Stop ai viaggi esteri

La principale novità riguarda l’utilizzo della carta d’identità cartacea fuori dall’Italia. Da oggi il documento non può più essere utilizzato per attraversare i confini e non è più considerato valido ai fini dell’espatrio. Per viaggiare all’estero sarà quindi necessario essere in possesso della Cie, se valida per l’espatrio, oppure del passaporto.

Come funziona la Carta d'identità elettronica (Cie) e cosa succede quando sarà disattivato lo Spid
Carta d’identità elettronica (CIE)

Chi possiede ancora una carta d’identità cartacea e ha in programma un viaggio dovrà richiedere per tempo il nuovo documento elettronico presso il proprio Comune.

Quando resta valida

La carta d’identità cartacea non scaduta continuerà a essere valida come documento di riconoscimento in diverse situazioni sul territorio nazionale.

Fino al 31 gennaio 2027 potrà essere utilizzata per l’esercizio di diritti fondamentali e per accedere a prestazioni sanitarie, previdenziali e assicurative.

Il vecchio documento potrà inoltre essere presentato per il ritiro della pensione, per la consegna della posta, per la notifica di atti giudiziari e nei rapporti con la pubblica amministrazione, per il ritiro o il deposito di denaro presso banche e altri istituti che forniscono servizi finanziari o postali.

Il documento resterà valido anche nei rapporti con i soggetti che erogano servizi pubblici e con le rappresentanze diplomatiche e consolari italiane all’estero.

Non sarà inoltre necessario sostituire la carta cartacea se il documento è già stato acquisito per la stipula di un contratto.

Cie senza scadenza per gli over 70

Tra le novità introdotte nel 2026 c’è la validità illimitata della Carta d’identità elettronica rilasciata ai cittadini che hanno già compiuto 70 anni.

Dal 30 luglio 2026, le Cie emesse agli ultrasettantenni non riportano più una data di scadenza e restano valide a tempo indeterminato come documenti di riconoscimento.

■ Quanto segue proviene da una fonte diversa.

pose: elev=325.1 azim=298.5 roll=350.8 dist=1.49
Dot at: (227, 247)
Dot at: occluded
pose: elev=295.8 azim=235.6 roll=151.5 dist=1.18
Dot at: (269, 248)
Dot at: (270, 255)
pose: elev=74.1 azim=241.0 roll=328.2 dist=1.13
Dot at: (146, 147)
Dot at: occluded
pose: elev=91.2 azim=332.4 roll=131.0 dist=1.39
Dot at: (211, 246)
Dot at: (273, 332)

In assenza di cause ostative, potranno essere utilizzate anche per l’espatrio. Nello spazio normalmente riservato alla data di scadenza sarà riportata la dicitura “illimitata”.

Il chip dura dieci anni

Il certificato elettronico contenuto nel chip, utilizzato per accedere ai servizi digitali della pubblica amministrazione, mantiene invece una durata di dieci anni.

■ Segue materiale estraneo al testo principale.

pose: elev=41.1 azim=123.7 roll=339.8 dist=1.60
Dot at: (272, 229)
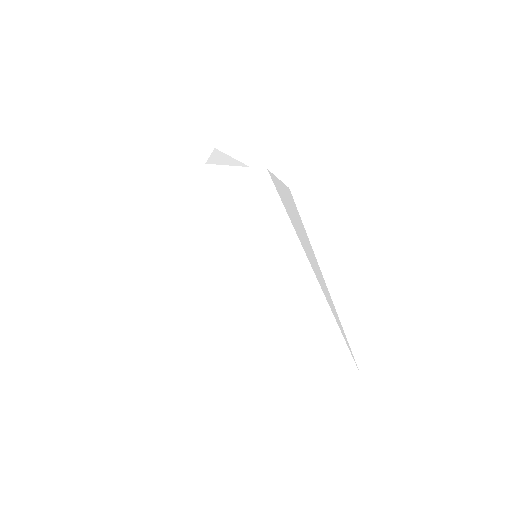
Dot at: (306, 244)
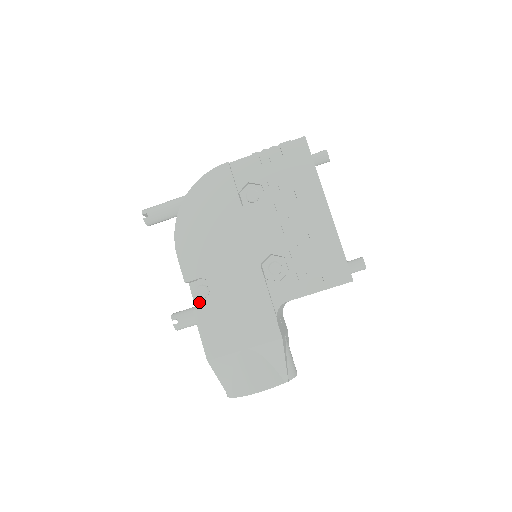
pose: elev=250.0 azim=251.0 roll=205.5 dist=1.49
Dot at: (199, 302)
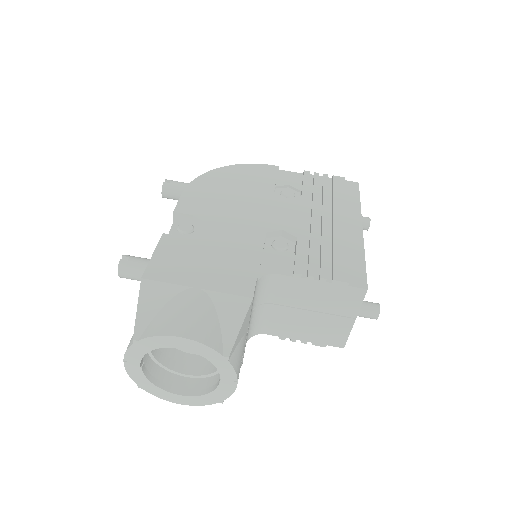
Dot at: occluded
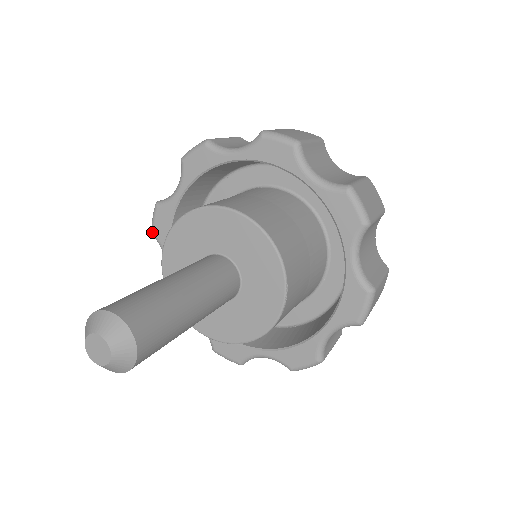
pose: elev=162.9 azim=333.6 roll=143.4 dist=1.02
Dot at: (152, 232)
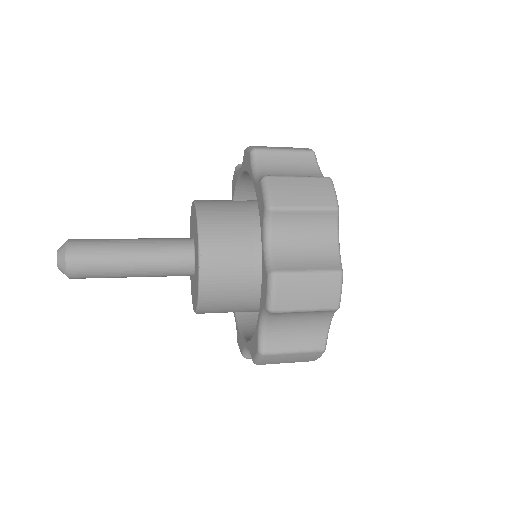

Alla scadenza del certificato, la Cie continuerà a essere valida come documento di riconoscimento e, se abilitata, anche per l’espatrio. Per continuare a utilizzare le funzioni digitali sarà però necessario richiedere una nuova carta d’identità elettronica.

Quando va sostituita

Anche la Cie con validità illimitata dovrà essere sostituita in alcune circostanze.

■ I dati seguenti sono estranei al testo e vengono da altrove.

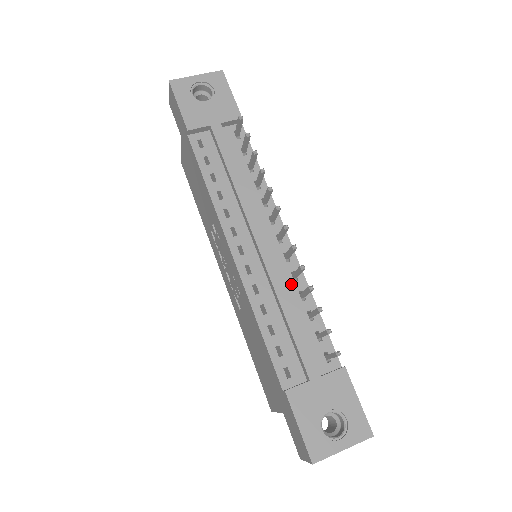
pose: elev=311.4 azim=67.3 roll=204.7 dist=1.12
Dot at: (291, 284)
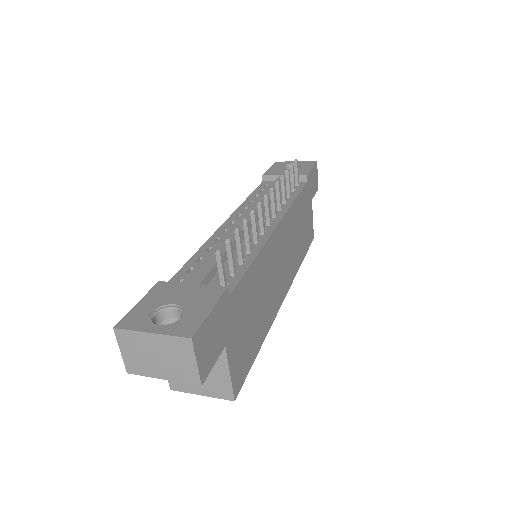
Dot at: occluded
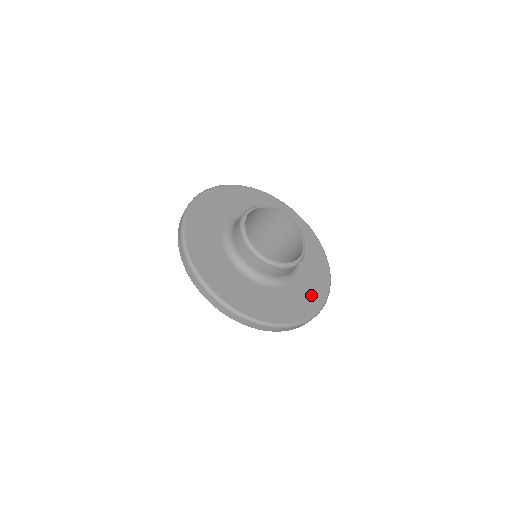
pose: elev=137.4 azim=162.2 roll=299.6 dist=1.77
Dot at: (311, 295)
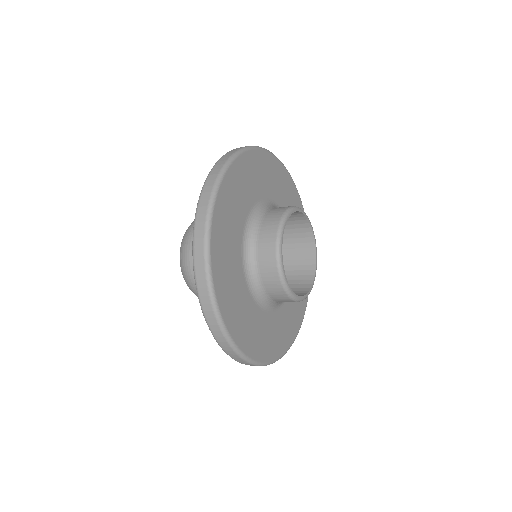
Dot at: occluded
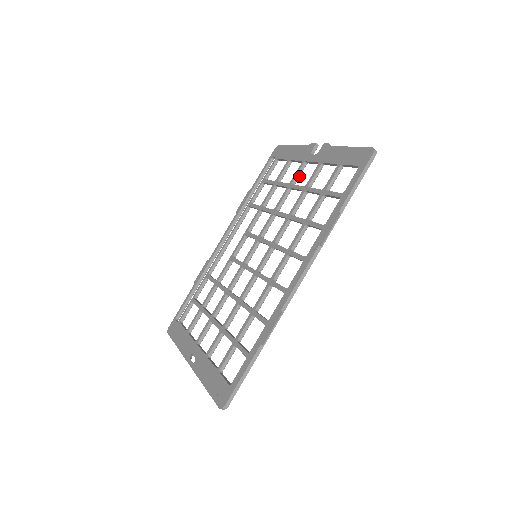
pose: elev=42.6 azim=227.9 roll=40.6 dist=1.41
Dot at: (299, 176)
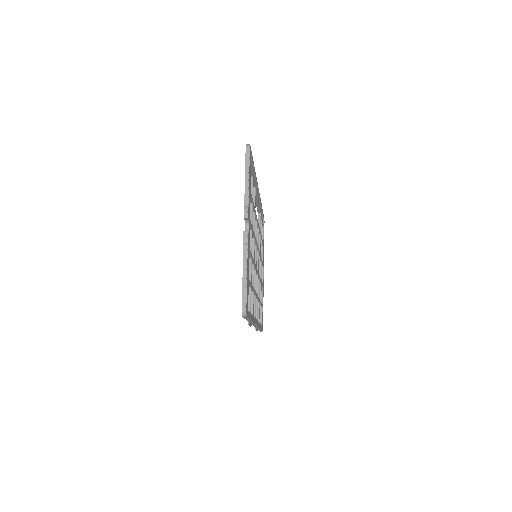
Dot at: (250, 227)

La richiesta di un nuovo documento sarà necessaria in caso di furto, smarrimento o deterioramento della carta. La sostituzione sarà richiesta anche nel caso di modifiche ai dati anagrafici del titolare.

Dopo dieci anni sarà inoltre possibile richiedere volontariamente una nuova Cie per aggiornare le funzionalità digitali del documento.